Write with your dominant hand in front of the mirror for a better view of how it moves and forms words. Try to copy them with the opposite hand
Step 4. Practice writing in the mirror
This is an exercise in which you write a word with your dominant hand and then the opposite hand. Both facing each other give the impression of being mirrored. Start with block letters and progress to cursive letters.
In a very advanced technique, some people write the same word simultaneously in opposite directions. Try it when you feel confident in your ambidextrous ability
Step 5. Record your progress in a notebook
Learning to write with your non-dominant hand takes time and practice. At first, the writing will be almost illegible, and it's easy to get discouraged - but recording your progress will help you see how far you've come. Do all your exercises in a notebook. When the urge to give up comes, go back to the pages of the early days, when you were just starting out, and compare them to the pages of today. You will certainly have improved and will continue to improve with practice.
Method 3 of 3: Strengthening the Non-Dominant Hand
Step 1. Do exercises with your non-dominant hand
As you use it less often, your muscles will also be weaker. This makes it difficult to use it to write well. Increase the strength of that hand by doing exercises that work these muscles and increase your skill.
- It is important to warm up and stretch your hands before exercising to avoid injury and strain.
- Dumbbell bicep curls strengthen the muscles in your wrists and forearms. Buying the hand exerciser works your hand muscles in a specific way.
- Even something as simple as squeezing a stress ball can help strengthen your hand. Do this when watching TV or on your daily commute.
Step 2. Use your non-dominant hand for more everyday tasks
Any activity you do with your non-dominant hand strengthens it and gets your body used to using it, which greatly benefits your writing. Start using it in your daily life to get used to it in your daily life.
- Try brushing your teeth and holding a fork in your non-dominant hand.
- Buttoning the shirt with your non-dominant hand is a good exercise that requires great precision.

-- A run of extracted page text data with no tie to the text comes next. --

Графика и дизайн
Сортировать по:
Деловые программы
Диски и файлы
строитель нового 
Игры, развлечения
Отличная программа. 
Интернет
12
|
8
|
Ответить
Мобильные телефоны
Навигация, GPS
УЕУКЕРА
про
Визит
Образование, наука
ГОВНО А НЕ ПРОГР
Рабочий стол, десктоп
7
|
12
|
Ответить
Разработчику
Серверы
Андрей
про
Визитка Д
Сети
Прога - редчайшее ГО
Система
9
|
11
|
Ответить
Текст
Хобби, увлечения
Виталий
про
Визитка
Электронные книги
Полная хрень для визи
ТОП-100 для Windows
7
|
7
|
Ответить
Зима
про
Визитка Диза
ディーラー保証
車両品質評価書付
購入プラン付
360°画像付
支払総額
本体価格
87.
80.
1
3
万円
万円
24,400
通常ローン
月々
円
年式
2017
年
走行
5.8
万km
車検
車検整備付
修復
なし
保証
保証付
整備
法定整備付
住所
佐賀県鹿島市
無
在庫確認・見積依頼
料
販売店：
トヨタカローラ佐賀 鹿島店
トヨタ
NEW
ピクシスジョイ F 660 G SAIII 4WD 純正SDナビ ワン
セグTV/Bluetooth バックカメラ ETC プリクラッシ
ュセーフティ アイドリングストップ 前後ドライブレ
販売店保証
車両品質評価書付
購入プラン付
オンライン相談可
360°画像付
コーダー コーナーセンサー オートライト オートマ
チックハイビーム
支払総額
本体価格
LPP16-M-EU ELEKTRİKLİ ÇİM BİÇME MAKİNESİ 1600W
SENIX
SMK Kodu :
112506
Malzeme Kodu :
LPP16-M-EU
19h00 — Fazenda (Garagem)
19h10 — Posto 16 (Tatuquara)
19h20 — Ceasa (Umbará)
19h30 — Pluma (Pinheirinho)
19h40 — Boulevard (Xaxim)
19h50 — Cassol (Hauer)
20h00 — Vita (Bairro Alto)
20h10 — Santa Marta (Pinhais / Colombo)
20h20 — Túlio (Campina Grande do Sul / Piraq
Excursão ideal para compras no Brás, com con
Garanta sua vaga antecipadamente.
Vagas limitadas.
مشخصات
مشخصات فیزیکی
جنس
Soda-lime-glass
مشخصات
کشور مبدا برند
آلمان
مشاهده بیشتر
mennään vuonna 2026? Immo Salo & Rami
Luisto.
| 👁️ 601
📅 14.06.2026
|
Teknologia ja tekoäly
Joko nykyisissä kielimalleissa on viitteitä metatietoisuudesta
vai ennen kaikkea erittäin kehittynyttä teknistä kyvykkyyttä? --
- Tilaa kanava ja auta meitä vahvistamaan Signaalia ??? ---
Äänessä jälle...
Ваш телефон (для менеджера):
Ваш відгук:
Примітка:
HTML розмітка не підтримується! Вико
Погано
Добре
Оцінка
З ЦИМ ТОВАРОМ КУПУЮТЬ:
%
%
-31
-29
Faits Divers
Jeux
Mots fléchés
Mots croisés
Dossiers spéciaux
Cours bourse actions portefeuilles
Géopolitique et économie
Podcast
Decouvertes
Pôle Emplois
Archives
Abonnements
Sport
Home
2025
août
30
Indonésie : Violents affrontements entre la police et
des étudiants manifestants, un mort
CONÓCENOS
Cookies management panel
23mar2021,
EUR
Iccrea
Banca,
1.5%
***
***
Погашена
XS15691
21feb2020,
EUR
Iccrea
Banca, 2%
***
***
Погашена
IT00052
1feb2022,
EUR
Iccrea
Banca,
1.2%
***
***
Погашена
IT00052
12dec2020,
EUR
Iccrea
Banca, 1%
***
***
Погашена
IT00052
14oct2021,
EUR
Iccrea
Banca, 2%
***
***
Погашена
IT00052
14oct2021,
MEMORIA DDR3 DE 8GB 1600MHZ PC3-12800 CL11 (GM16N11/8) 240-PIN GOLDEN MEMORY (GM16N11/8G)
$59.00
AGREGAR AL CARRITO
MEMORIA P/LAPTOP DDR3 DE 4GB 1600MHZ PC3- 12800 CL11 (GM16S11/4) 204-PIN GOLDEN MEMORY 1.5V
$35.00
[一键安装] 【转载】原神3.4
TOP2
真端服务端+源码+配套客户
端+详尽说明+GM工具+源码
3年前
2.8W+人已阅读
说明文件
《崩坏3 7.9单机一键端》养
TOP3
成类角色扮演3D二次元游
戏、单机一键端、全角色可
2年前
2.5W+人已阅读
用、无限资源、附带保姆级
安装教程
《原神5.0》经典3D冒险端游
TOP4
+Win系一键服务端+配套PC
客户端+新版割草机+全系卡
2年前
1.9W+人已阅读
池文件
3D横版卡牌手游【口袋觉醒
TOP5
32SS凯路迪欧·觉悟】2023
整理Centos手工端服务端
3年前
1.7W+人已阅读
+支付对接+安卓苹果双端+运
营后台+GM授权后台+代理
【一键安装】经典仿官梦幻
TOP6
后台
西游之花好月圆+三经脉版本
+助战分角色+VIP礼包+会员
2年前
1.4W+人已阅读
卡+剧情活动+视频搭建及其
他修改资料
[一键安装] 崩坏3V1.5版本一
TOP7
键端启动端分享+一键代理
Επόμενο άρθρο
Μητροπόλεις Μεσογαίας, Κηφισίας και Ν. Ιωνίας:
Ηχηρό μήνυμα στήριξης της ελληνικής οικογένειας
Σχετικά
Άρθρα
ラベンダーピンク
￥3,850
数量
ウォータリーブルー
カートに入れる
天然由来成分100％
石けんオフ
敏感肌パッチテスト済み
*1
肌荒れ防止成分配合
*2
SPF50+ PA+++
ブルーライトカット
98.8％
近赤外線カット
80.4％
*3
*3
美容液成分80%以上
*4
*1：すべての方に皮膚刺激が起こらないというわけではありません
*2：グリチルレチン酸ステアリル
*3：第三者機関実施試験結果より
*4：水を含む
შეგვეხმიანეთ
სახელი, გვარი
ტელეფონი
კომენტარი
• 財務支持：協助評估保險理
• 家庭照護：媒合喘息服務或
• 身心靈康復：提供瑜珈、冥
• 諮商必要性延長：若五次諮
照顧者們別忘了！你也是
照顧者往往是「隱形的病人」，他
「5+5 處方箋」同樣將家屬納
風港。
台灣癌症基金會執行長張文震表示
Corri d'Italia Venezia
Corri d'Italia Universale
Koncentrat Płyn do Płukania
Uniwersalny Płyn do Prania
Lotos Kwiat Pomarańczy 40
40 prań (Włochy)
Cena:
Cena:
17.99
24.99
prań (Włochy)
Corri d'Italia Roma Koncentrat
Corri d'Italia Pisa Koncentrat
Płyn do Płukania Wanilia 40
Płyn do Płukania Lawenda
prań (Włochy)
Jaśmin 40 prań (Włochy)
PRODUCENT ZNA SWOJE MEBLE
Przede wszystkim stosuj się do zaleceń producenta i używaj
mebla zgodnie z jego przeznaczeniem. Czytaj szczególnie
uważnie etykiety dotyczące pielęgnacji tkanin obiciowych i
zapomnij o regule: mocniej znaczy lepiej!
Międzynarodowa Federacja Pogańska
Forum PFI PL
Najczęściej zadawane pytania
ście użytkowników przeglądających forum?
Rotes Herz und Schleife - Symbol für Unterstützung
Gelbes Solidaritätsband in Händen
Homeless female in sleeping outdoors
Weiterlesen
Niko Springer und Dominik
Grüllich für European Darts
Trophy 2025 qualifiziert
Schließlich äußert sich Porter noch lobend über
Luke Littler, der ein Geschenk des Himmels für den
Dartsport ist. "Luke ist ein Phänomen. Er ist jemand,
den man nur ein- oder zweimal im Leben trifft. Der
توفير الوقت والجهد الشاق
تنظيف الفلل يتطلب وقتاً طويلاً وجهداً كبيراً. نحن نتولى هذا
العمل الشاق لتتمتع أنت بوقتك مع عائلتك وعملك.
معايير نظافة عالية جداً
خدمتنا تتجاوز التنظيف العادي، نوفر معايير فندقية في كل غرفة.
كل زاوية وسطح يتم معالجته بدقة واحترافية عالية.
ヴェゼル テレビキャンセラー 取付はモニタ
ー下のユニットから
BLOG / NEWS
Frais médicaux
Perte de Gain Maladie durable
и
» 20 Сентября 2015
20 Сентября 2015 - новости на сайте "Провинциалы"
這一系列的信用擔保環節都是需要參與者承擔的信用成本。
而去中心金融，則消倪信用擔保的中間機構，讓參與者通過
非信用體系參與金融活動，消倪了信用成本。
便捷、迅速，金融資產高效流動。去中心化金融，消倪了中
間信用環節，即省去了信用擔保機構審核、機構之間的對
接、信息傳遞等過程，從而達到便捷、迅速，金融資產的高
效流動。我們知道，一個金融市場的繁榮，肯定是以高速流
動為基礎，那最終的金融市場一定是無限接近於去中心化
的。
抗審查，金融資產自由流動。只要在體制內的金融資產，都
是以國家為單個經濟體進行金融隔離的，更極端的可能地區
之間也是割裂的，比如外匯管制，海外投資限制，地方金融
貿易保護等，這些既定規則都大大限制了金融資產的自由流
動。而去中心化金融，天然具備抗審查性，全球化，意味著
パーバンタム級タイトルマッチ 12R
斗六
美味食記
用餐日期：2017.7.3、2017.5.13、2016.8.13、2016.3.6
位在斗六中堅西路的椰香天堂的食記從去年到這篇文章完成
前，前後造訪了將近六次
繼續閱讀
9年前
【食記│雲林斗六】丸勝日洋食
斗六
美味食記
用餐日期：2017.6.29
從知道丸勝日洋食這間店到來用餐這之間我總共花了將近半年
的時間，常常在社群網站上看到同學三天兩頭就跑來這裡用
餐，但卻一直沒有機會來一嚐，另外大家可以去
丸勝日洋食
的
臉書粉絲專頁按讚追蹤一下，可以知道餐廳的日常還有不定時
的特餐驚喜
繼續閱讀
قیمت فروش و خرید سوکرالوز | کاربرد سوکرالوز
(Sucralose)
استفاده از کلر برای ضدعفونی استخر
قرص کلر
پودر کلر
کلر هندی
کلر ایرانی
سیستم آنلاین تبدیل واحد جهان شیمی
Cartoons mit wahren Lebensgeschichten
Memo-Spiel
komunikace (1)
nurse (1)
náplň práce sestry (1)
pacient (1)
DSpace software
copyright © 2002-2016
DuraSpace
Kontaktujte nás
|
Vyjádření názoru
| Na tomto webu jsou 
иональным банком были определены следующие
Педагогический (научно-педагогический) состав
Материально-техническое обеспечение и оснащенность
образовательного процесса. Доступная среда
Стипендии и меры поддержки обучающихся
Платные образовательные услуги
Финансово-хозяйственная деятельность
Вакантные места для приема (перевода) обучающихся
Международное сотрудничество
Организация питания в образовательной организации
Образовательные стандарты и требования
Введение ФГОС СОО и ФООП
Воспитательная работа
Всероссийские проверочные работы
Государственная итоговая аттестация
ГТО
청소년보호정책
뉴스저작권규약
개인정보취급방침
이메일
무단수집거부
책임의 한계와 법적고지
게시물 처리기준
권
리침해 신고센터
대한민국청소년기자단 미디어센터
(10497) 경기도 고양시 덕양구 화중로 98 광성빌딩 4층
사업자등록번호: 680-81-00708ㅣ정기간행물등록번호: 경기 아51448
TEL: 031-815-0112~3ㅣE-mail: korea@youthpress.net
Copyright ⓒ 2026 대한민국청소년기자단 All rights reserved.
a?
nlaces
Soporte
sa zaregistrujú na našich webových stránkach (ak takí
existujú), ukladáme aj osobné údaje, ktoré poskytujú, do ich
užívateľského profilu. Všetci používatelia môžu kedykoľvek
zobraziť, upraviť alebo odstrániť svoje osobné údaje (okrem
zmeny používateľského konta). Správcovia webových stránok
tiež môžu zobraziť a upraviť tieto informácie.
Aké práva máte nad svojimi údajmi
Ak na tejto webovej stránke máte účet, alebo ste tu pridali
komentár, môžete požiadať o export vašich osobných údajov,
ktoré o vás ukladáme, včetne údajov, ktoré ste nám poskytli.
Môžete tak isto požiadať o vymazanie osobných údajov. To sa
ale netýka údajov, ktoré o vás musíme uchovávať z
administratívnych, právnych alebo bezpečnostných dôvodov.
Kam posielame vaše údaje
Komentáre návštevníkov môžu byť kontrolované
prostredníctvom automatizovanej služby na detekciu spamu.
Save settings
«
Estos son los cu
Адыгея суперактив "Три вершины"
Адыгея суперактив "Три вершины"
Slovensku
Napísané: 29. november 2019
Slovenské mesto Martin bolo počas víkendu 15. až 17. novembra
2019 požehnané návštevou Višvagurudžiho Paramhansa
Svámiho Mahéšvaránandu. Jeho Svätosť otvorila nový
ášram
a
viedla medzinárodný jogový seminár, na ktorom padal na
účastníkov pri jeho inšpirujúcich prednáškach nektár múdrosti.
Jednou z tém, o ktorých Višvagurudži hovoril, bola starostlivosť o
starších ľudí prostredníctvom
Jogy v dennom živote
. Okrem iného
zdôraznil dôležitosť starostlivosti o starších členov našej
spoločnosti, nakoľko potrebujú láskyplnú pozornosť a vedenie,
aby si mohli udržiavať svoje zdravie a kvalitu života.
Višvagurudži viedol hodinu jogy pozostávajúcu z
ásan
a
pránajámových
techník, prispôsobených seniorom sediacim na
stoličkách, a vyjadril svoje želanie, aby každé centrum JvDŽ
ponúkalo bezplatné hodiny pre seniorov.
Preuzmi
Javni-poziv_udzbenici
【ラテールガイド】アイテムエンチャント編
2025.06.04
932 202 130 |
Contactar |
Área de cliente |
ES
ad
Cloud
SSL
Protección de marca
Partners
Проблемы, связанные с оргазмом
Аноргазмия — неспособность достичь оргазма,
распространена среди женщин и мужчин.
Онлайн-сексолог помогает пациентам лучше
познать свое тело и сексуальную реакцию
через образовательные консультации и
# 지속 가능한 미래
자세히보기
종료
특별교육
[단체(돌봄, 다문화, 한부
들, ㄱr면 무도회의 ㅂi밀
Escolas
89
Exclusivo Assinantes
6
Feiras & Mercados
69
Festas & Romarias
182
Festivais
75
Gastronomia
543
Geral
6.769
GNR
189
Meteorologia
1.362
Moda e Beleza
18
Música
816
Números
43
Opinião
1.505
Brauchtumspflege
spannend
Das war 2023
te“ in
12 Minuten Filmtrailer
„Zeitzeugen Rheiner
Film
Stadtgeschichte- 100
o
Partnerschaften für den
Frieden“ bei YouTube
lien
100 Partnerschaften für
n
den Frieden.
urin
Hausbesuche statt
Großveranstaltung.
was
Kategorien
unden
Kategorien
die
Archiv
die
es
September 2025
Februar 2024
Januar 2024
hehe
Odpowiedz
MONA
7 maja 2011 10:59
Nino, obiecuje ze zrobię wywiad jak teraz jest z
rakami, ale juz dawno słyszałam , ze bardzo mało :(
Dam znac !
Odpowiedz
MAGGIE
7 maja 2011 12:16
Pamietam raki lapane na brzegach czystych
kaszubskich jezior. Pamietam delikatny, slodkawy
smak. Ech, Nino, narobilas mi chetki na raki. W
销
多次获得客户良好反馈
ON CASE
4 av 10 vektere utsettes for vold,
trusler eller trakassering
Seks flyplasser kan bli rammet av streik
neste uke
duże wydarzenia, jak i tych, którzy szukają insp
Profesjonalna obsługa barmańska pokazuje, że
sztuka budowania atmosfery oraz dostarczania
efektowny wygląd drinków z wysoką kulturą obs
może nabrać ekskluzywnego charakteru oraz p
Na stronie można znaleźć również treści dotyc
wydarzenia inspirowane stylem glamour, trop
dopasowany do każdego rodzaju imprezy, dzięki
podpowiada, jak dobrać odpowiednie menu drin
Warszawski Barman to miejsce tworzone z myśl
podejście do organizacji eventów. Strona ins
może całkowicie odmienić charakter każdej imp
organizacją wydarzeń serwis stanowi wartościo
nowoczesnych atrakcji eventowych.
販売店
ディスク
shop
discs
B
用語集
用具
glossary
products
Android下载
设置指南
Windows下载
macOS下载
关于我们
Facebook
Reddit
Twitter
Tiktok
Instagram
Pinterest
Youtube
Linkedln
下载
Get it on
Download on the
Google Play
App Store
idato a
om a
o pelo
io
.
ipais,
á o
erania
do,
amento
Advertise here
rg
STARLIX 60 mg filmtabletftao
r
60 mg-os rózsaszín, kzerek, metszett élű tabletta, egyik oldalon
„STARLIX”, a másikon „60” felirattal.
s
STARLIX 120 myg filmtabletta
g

- Never attempt potentially dangerous activities if they are not done properly. Driving with your non-dominant hand is not safe, for example, until you feel fully used to it.
Step 3. Learn an instrument that uses both hands
Many of them need coordination between two hands to operate. Tap one of them to improve your general dexterity and get used to using both together.
- A guitar or guitar, for example, requires you to hit with one hand and sustain the chord with the other. As both need to work together, this activity strengthens their coordination. Other possibilities would include bass, piano and drums.
- There are many stringed instruments that can be inverted and played in the opposite way, with the other hand. When you have enough experience, do this exercise to strengthen your non-dominant hand.
- Remember to start with big letters. Making them small will only blur your work. Concentrate on making each letter clearly before trying to reduce the size.
- Be patient. Speed will come with time and practice.